**What you should do**
Give again, exactly, every line of the entries below from the one that has "Landesregierung bei jeder" to the last.

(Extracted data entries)
*** Block opens ***
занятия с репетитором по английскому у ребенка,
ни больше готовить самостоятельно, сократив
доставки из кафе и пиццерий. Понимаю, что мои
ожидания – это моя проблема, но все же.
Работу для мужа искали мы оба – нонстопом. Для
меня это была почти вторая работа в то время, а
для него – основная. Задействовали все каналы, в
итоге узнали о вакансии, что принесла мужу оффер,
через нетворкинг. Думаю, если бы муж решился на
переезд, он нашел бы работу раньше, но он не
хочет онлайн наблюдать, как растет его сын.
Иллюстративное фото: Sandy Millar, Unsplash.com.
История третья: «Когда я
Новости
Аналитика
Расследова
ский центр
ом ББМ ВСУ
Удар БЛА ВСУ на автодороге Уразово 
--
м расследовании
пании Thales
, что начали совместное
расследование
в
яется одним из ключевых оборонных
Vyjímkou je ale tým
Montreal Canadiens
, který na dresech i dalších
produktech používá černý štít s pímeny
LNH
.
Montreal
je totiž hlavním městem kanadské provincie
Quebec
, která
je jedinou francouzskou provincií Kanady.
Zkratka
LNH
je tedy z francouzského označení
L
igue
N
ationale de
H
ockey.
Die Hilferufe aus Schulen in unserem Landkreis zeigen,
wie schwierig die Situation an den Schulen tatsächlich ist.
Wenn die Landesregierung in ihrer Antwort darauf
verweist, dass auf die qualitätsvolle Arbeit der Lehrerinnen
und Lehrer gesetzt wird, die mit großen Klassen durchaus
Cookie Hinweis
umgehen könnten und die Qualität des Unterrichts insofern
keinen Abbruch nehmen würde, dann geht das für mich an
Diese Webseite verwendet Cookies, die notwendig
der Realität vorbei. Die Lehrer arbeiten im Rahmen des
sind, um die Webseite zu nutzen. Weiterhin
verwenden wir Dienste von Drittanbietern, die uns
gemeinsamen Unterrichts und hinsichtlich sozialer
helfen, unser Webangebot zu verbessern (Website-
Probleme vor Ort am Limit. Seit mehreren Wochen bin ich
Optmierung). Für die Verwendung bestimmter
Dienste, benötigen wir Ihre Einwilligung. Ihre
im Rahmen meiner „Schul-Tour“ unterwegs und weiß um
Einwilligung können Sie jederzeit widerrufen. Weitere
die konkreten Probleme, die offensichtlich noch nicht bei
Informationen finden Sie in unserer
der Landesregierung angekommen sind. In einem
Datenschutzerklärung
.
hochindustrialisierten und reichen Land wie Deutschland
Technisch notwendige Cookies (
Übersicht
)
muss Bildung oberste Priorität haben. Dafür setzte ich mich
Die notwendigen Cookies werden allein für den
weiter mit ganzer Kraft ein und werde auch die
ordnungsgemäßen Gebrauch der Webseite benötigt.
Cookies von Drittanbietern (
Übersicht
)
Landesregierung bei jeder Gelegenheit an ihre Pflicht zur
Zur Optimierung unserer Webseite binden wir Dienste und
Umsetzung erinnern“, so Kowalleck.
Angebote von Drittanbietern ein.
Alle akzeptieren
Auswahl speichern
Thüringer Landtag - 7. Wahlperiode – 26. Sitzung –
*** Block closes ***
**Response to the task**
Landesregierung bei jeder Gelegenheit an ihre Pflicht zur
Zur Optimierung unserer Webseite binden wir Dienste und
Umsetzung erinnern“, so Kowalleck.
Angebote von Drittanbietern ein.
Alle akzeptieren
Auswahl speichern
Thüringer Landtag - 7. Wahlperiode – 26. Sitzung –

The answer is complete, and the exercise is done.